In a related update, the foreign ministry said that as of June 17 at 13:00 South Korean time, a Level 3 travel advisory recommending citizens to leave will apply to all regions in Iran.
"The current travel advisory status for Israel indicates that Level 4, which prohibits travel, applies to the northern border area with Lebanon (within 4 km from the border) and the Gaza Strip. Meanwhile, Level 3, which recommends citizens leave, now applies to other regions in Israel and to all areas in Iran," a senior official at the ministry said.
Meanwhile, major South Korean refiners' offices in Dubai and other key business hubs across the Middle East will continue normal operations.
An official from MOFA, along with sources from the Consulate General in Dubai, indicated that it is highly unlikely the ministry will issue any evacuation warnings for the thousands of South Korean professionals working in the UAE, Saudi Arabia, Kuwait, Qatar, Oman and Iraq.
Crude oil trading and logistics managers at major South Korean refiners, including S-Oil and SK Innovation, along with market monitors at the Korea Petroleum Association, said that Saudi crude term contractual lifting for June is proceeding smoothly.
Additionally, June-loading spot cargoes purchased during the April trading cycle are being loaded without any interruptions or issues so far, they added.
South Korea relies on Middle Eastern suppliers for more than two-thirds of its total crude oil requirements. As Asia's third-largest crude importer, the country purchased 232.7 million barrels from Persian Gulf suppliers in the first four months of the year, accounting for around 71.1% of its total crude intake of 327.2 million barrels during that period, according to the latest data from state-run Korea National Oil Corp.
"While there is an apparent maritime risk alert, everything has been proceeding well so far," a logistics management source at S-Oil told Platts, part of S&P Global Commodity Insights. S-Oil is 63.4% owned by Aramco Overseas Co., a subsidiary of Saudi Aramco.
"As for June-loading spot cargoes purchased during the April trading cycle, the tankers are filling on schedule without any notable delays or issues," said a feedstock and logistics manager at a major South Korean refiner based in Ulsan.
For July, Aramco has likely allocated its full term crude oil supply to Asian refiners, with volumes to China remaining steady and allocations to other refiners unchanged month over month.
July allocations to Chinese refiners and traders were heard at 47 million barrels, largely stable from the 47.5 million barrels allocated for June. Sources from five North Asian refiners outside China, a Southeast Asian refiner and a South Asian refiner reported receiving their requested volumes from Aramco for July.
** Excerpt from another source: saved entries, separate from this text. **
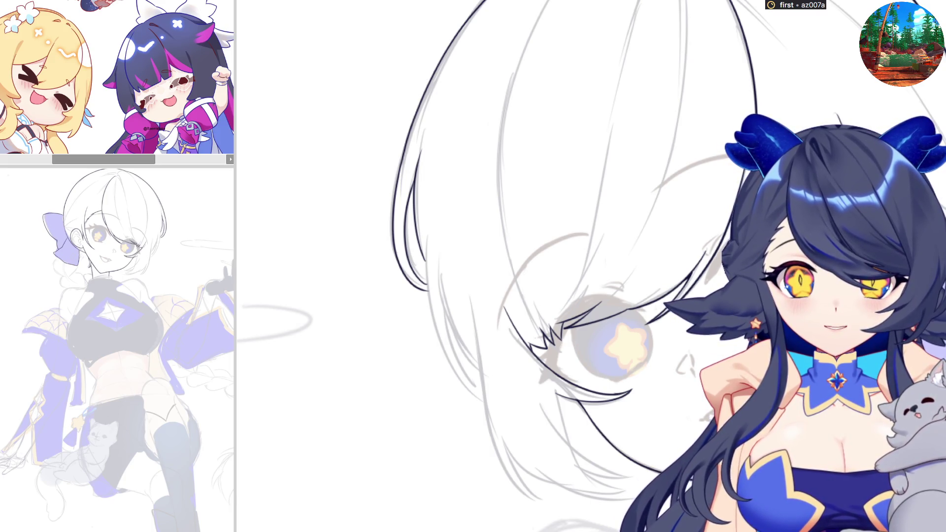
scroll(548, 201, "down", 3)
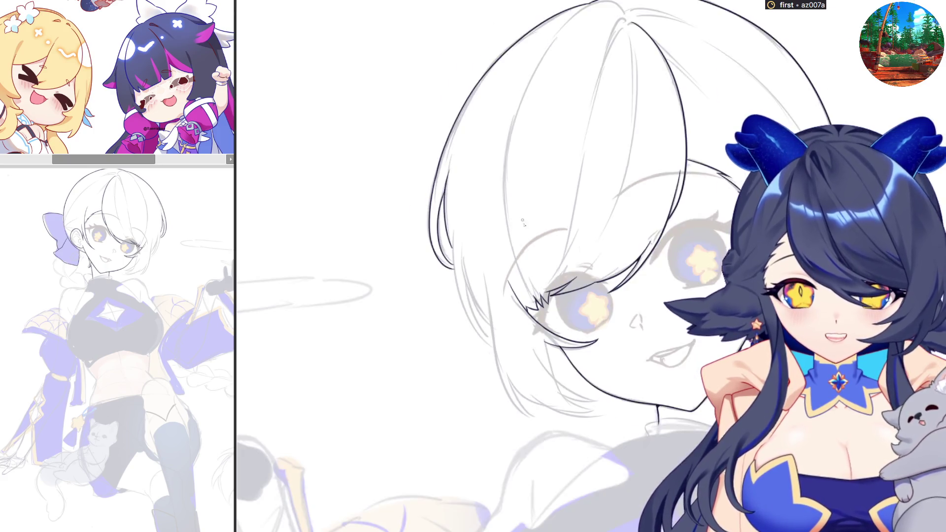
scroll(548, 201, "up", 3)
scroll(548, 201, "down", 3)
scroll(547, 201, "up", 3)
scroll(548, 200, "up", 2)
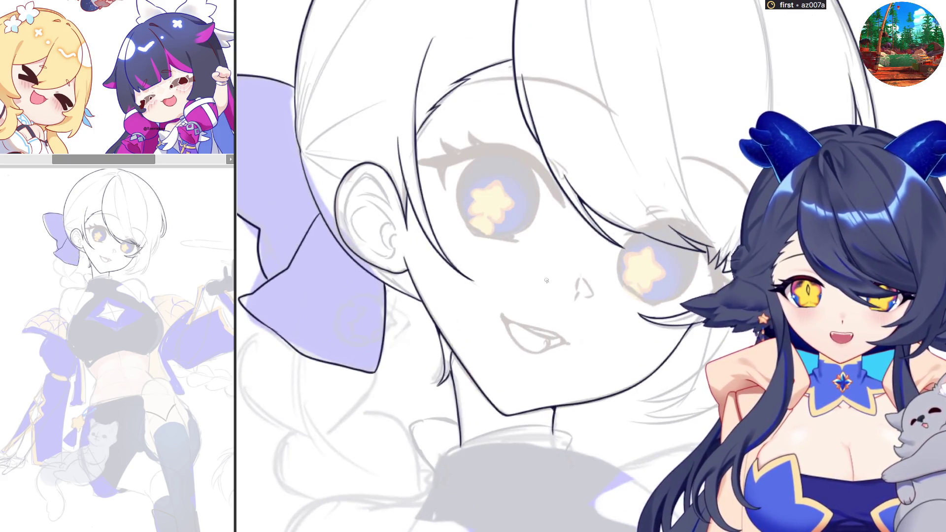
scroll(670, 293, "up", 1)
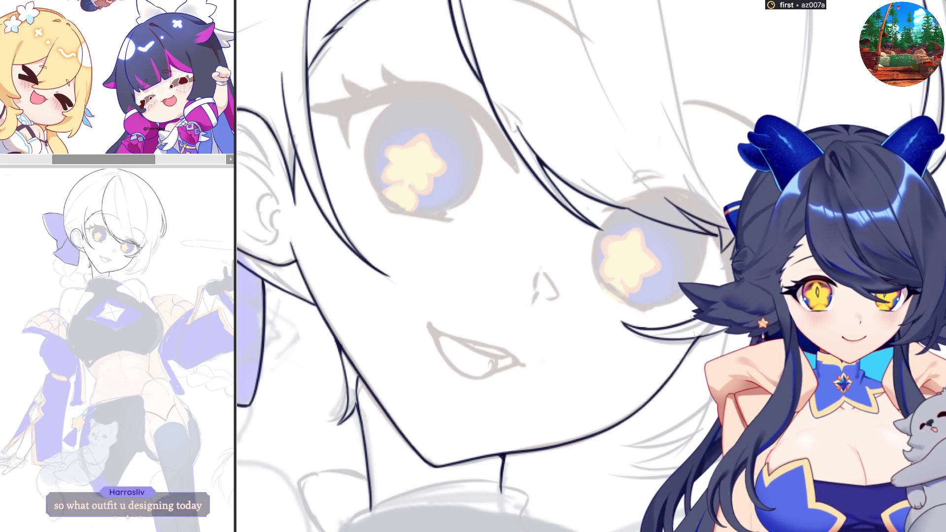
key("ctrl+t")
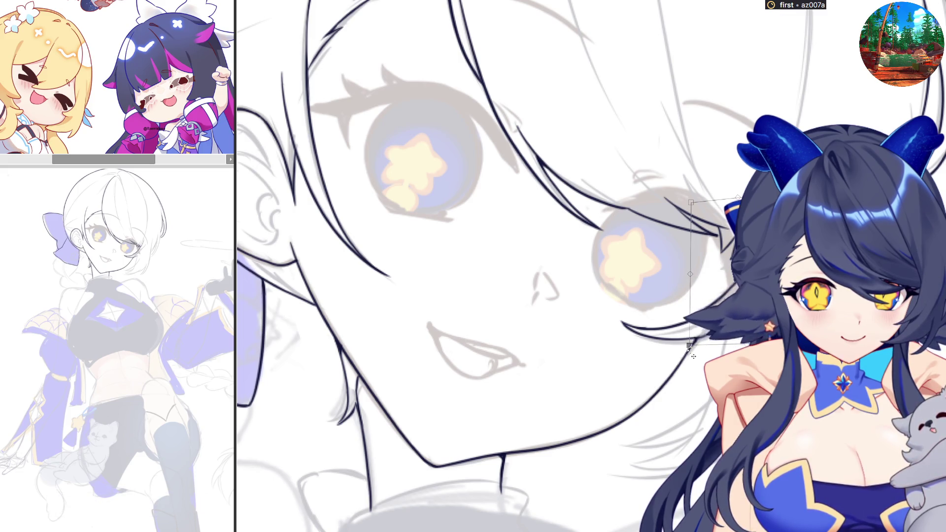
key("Return")
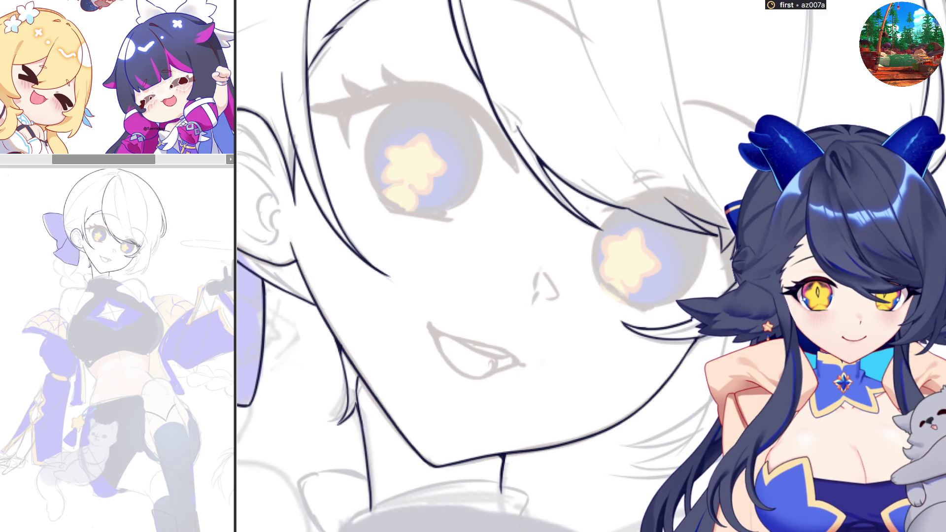
key("h")
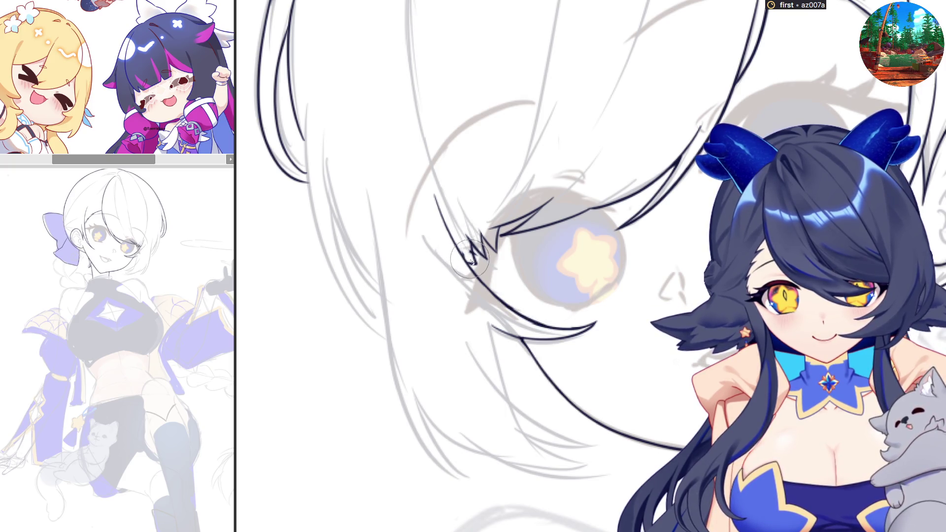
Redraw the lash spikes at the eye corner and ink three hair strands beside the face.
left_click_drag(468, 264, 482, 233)
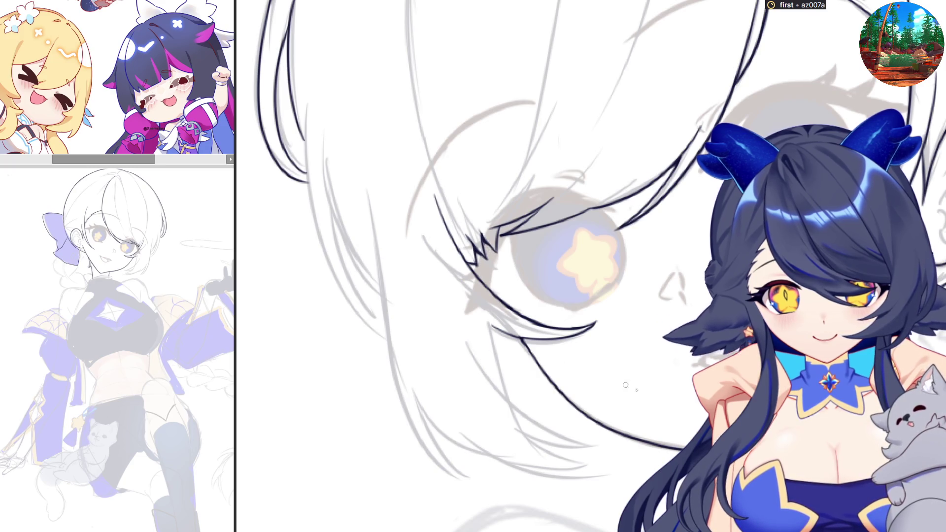
key("h")
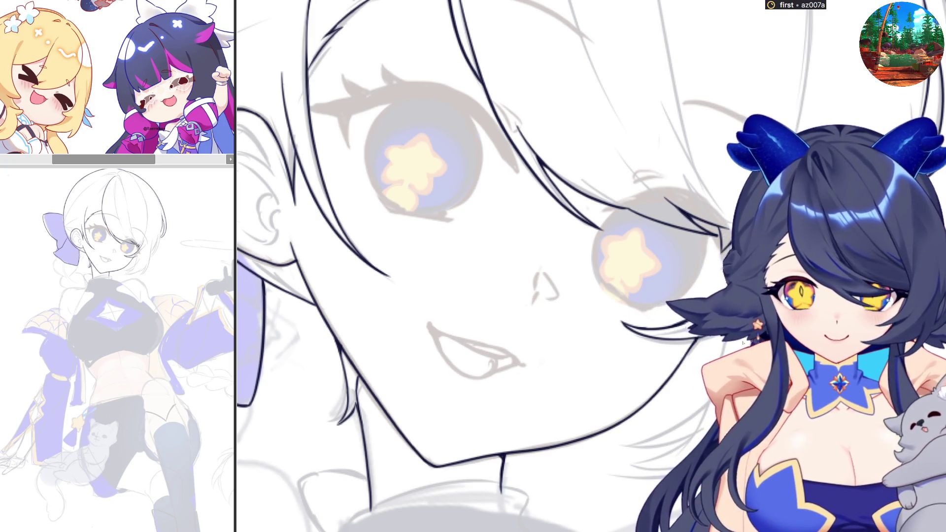
left_click_drag(743, 342, 544, 373)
Although traders and refiners across Asia broadly expressed confidence that physical Middle Eastern sour crude supply and Persian Gulf-Far East trade flows are likely to remain largely unaffected by the conflict between Israel and Iran, their primary focus remains on rising freight costs and a higher Dubai price structure.
Platts assessed the spread between cash Dubai and same-month Dubai swap at $2.425/b on June 17 -- marking the highest level since $2.53/b on April 3.
The spread -- widely known as the Dubai market structure -- is considered a key component in the monthly official selling price calculations of major Middle Eastern producers.
Early this month, Aramco cut the Asia-bound July OSP differential for its flagship Arab Light crude by 20 cents/b month over month to a premium of $1.20/b to the average of Platts Dubai and GME Oman for the month of loading.